J'ajoute que, pour faire bonne mesure, l'Assemblée nationale a cru devoir créer une taxe additionnelle de diffusion technologique.

Il faut en effet que les entreprises liées à la filière nucléaire contribuent au développement économique de la Meuse et de la Haute-Marne par la création d'emplois directs - elles ne l'ont pas fait jusqu'à présent - et que soient valorisées, de préférence dans cette même région, les technologies de haut niveau qui ont été développées à Bure, comme cela s'est déjà fait à Marcoule.

J'observe, une fois de plus, que les coefficients multiplicateurs de ces taxes seront fixés par décret en Conseil d'État en fonction d'une multitude de critères. On laisse ainsi le soin au Gouvernement de décider des besoins des collectivités territoriales alors que leurs élus sont bien mieux placés que quiconque pour les recenser et lancer des actions de développement économique. À cet égard, je peux vous assurer que le conseil général de la Meuse a déjà beaucoup d'idées allant dans le sens de l'intérêt général.

À tout le moins, je crois qu'il conviendrait que les minima et les maxima des coefficients multiplicateurs de la taxe d'accompagnement économique soient relevés de 0, 5 à 1, 5 et de 2 à 3. J'ai déposé un amendement en ce sens.

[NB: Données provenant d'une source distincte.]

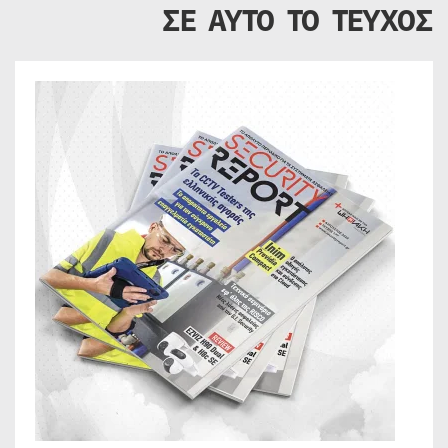
ΣΕ ΑΥΤΟ ΤΟ ΤΕΥΧΟΣ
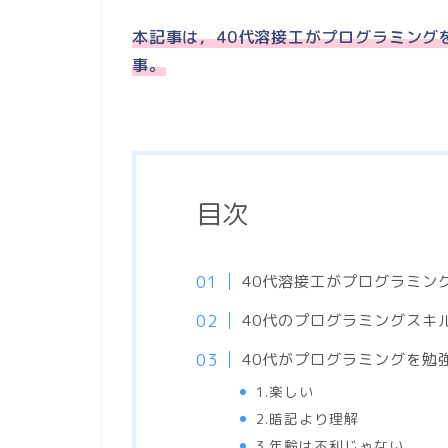
本記事は，40代溶接工がプログラミング
事。
目次
40代溶接工がプログラミン
40代のプログラミングスキル
40代がプログラミングを勉
1.楽しい
2.暗記より理解
3.年齢は不利じゃない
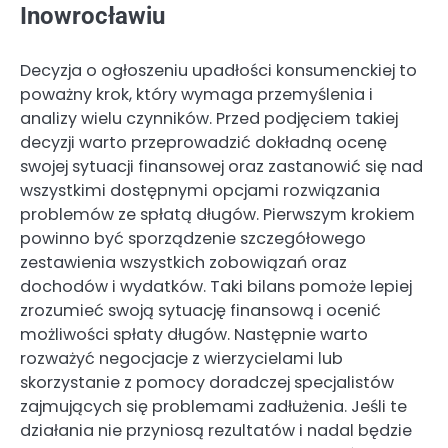
Inowrocławiu
Decyzja o ogłoszeniu upadłości konsumenckiej to
poważny krok, który wymaga przemyślenia i
analizy wielu czynników. Przed podjęciem takiej
decyzji warto przeprowadzić dokładną ocenę
swojej sytuacji finansowej oraz zastanowić się nad
wszystkimi dostępnymi opcjami rozwiązania
problemów ze spłatą długów. Pierwszym krokiem
powinno być sporządzenie szczegółowego
zestawienia wszystkich zobowiązań oraz
dochodów i wydatków. Taki bilans pomoże lepiej
zrozumieć swoją sytuację finansową i ocenić
możliwości spłaty długów. Następnie warto
rozważyć negocjacje z wierzycielami lub
skorzystanie z pomocy doradczej specjalistów
zajmujących się problemami zadłużenia. Jeśli te
działania nie przyniosą rezultatów i nadal będzie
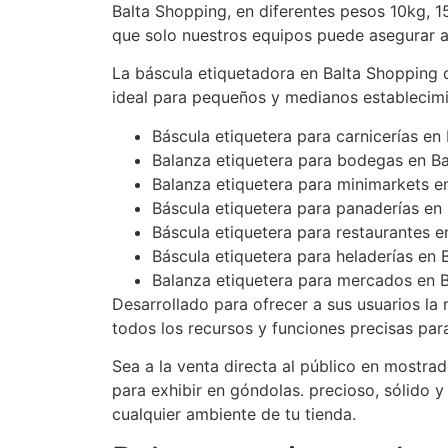
Balta Shopping, en diferentes pesos 10kg, 15k
que solo nuestros equipos puede asegurar 
La báscula etiquetadora en Balta Shopping 
ideal para pequeños y medianos establecimi
Báscula etiquetera para carnicerías en
Balanza etiquetera para bodegas en B
Balanza etiquetera para minimarkets e
Báscula etiquetera para panaderías en
Báscula etiquetera para restaurantes 
Báscula etiquetera para heladerías en 
Balanza etiquetera para mercados en B
Desarrollado para ofrecer a sus usuarios la 
todos los recursos y funciones precisas par
Sea a la venta directa al público en mostra
para exhibir en góndolas. precioso, sólido 
cualquier ambiente de tu tienda.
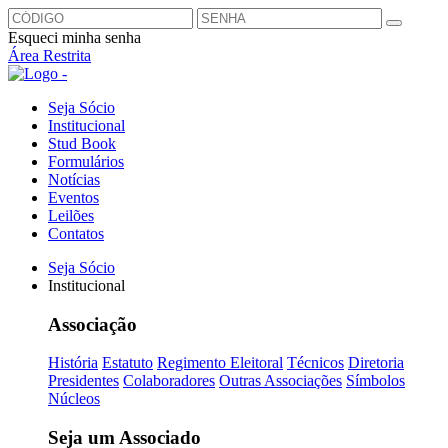
Esqueci minha senha
Área Restrita
Seja Sócio
Institucional
Stud Book
Formulários
Notícias
Eventos
Leilões
Contatos
Seja Sócio
Institucional
Associação
História
Estatuto
Regimento Eleitoral
Técnicos
Diretoria
Presidentes
Colaboradores
Outras Associações
Símbolos
Núcleos
Seja um Associado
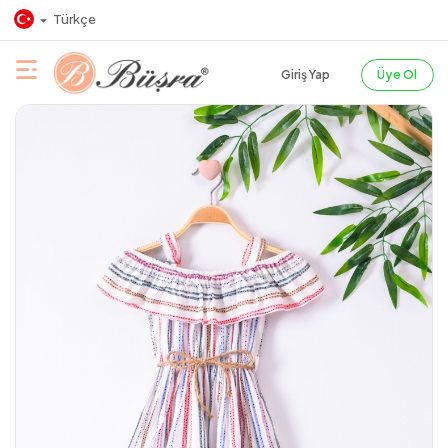
Türkçe
Giriş Yap
Üye Ol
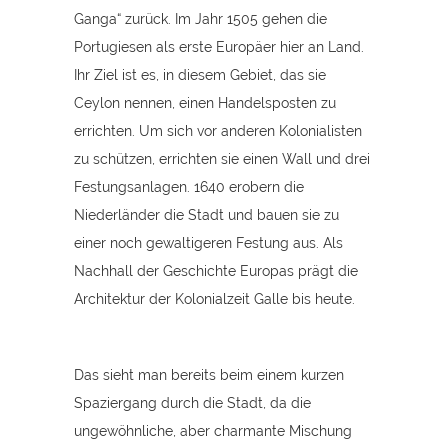
Ganga“ zurück. Im Jahr 1505 gehen die
Portugiesen als erste Europäer hier an Land.
Ihr Ziel ist es, in diesem Gebiet, das sie
Ceylon nennen, einen Handelsposten zu
errichten. Um sich vor anderen Kolonialisten
zu schützen, errichten sie einen Wall und drei
Festungsanlagen. 1640 erobern die
Niederländer die Stadt und bauen sie zu
einer noch gewaltigeren Festung aus. Als
Nachhall der Geschichte Europas prägt die
Architektur der Kolonialzeit Galle bis heute.
Das sieht man bereits beim einem kurzen
Spaziergang durch die Stadt, da die
ungewöhnliche, aber charmante Mischung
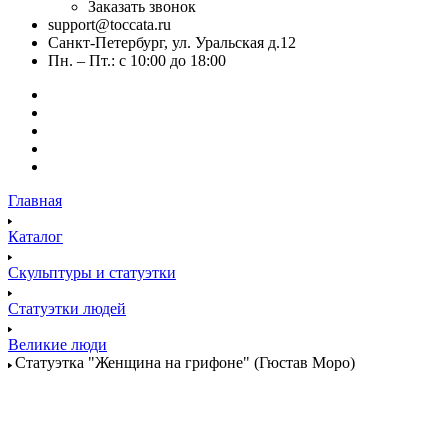
Заказать звонок
support@toccata.ru
Санкт-Петербург, ул. Уральская д.12
Пн. – Пт.: с 10:00 до 18:00
Главная
Каталог
Скульптуры и статуэтки
Статуэтки людей
Великие люди
Статуэтка "Женщина на грифоне" (Гюстав Моро)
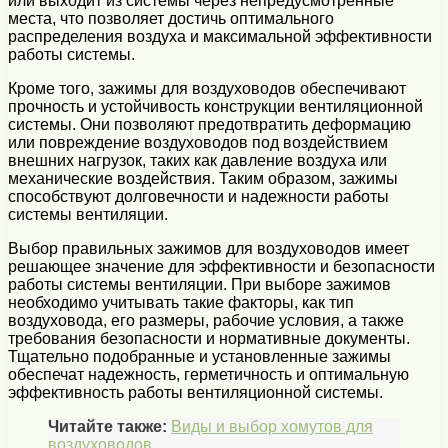
или выходит из системы через непредусмотренные
места, что позволяет достичь оптимального
распределения воздуха и максимальной эффективности
работы системы.
Кроме того, зажимы для воздуховодов обеспечивают
прочность и устойчивость конструкции вентиляционной
системы. Они позволяют предотвратить деформацию
или повреждение воздуховодов под воздействием
внешних нагрузок, таких как давление воздуха или
механические воздействия. Таким образом, зажимы
способствуют долговечности и надежности работы
системы вентиляции.
Выбор правильных зажимов для воздуховодов имеет
решающее значение для эффективности и безопасности
работы системы вентиляции. При выборе зажимов
необходимо учитывать такие факторы, как тип
воздуховода, его размеры, рабочие условия, а также
требования безопасности и нормативные документы.
Тщательно подобранные и установленные зажимы
обеспечат надежность, герметичность и оптимальную
эффективность работы вентиляционной системы.
Читайте также:
Виды и выбор хомутов для
воздуховодов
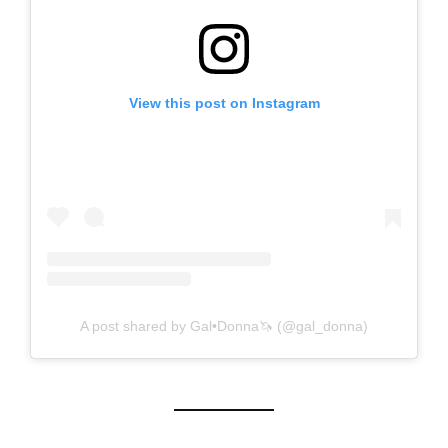
View this post on Instagram
A post shared by Gal•Donna🦄 (@gal_donna)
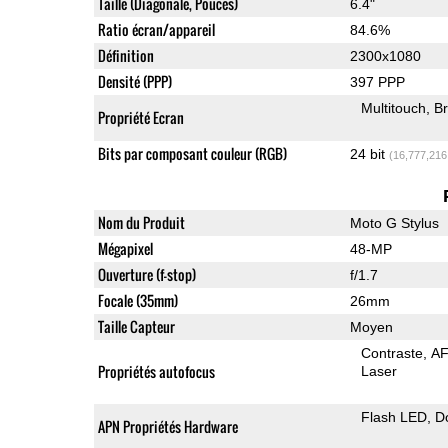
Taille (Diagonale, Pouces)
6.4"
Ratio écran/appareil
84.6%
Définition
2300x1080
Densité (PPP)
397 PPP
Multitouch
Br
Propriété Ecran
Bits par composant couleur (RGB)
24 bit
(16,777,216
Nom du Produit
Moto G Stylus
Mégapixel
48-MP
Ouverture (f-stop)
f/1.7
Focale (35mm)
26mm
Taille Capteur
Moyen
Contraste
AF
Propriétés autofocus
Laser
Flash LED
D
APN Propriétés Hardware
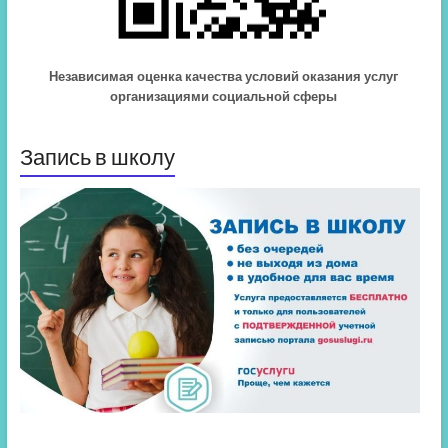
Независимая оценка качества условий оказания услуг
организациями социальной сферы
Запись в школу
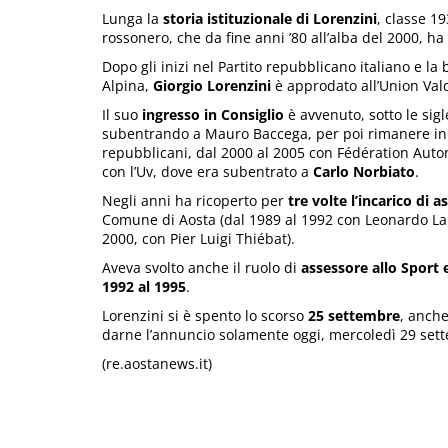
Lunga la
storia istituzionale di Lorenzini
, classe 1
rossonero, che da fine anni ’80 all’alba del 2000, ha
Dopo gli inizi nel Partito repubblicano italiano e la 
Alpina,
Giorgio Lorenzini
è approdato all’Union Val
Il suo
ingresso in Consiglio
è avvenuto, sotto le sig
subentrando a Mauro Baccega, per poi rimanere in 
repubblicani, dal 2000 al 2005 con Fédération Auto
con l’Uv, dove era subentrato a
Carlo Norbiato
.
Negli anni ha ricoperto per
tre volte l’incarico di 
Comune di Aosta (dal 1989 al 1992 con Leonardo La 
2000, con Pier Luigi Thiébat).
Aveva svolto anche il ruolo di
assessore allo Sport e
1992 al 1995
.
Lorenzini si è spento lo scorso
25 settembre
, anche
darne l’annuncio solamente oggi, mercoledì 29 sett
(re.aostanews.it)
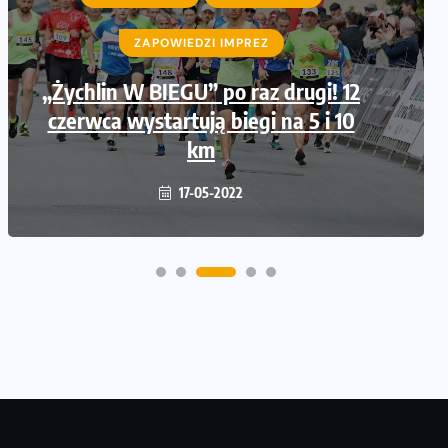
ZAPOWIEDZI IMPREZ
„Żychlin W BIEGU” po raz drugi! 12
czerwca wystartują biegi na 5 i 10
km
17-05-2022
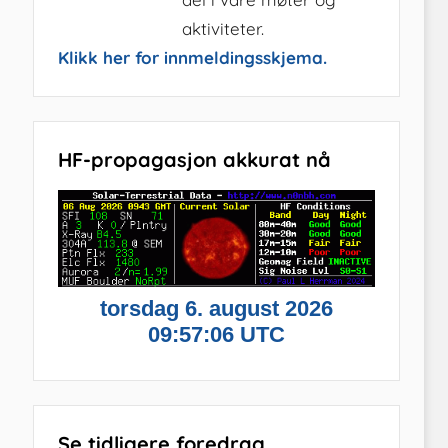
aktiviteter.
Klikk her for innmeldingsskjema.
HF-propagasjon akkurat nå
Se tidligere foredrag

Par ailleurs, j'ose espérer que, dans la logique du texte voté par l'Assemblée nationale, le produit de la taxe de diffusion technologique s'ajoutera aux produits des autres taxes et ne viendra pas en déduction des précédents. Afin qu'aucun euro ne soit perdu pour les collectivités concernées, je proposerai par voie d'amendement que les lignes budgétaires soient fongibles et que les fonds non utilisés de la taxe de diffusion technologique puissent entièrement servir au développement économique de ces territoires.

Monsieur le ministre, l'examen de ce texte est l'une des rares occasions pour un homme public, au cours de sa carrière, d'engager à ce point l'avenir de son pays, et ce pour de très longues années. Comme j'ai déjà eu l'occasion de le dire, je fais tout naturellement confiance aux scientifiques, mais la science a besoin d'être encadrée. Il en va souvent d'ailleurs de même de l'administration.

Les parlementaires ont sans doute bien des défauts, mais ils ont des comptes à rendre à leurs électeurs et ils savent faire prévaloir l'intérêt général. Ce sont les raisons pour lesquelles j'insiste tellement, non seulement pour que le Parlement soit associé d'un bout à l'autre du processus, mais aussi pour qu'il soit décideur. Des choix doivent s'opérer, et nous devons nous investir avec conviction dans les orientations à donner.

Telles sont les observations que je souhaitais formuler à l'égard de ce projet de loi. C'est en formant l'espoir de la bonne suite qui sera réservée à nos propositions que je serai conduit à me prononcer en faveur de ce texte, qui est de bon sens et qui répond à l'intérêt général.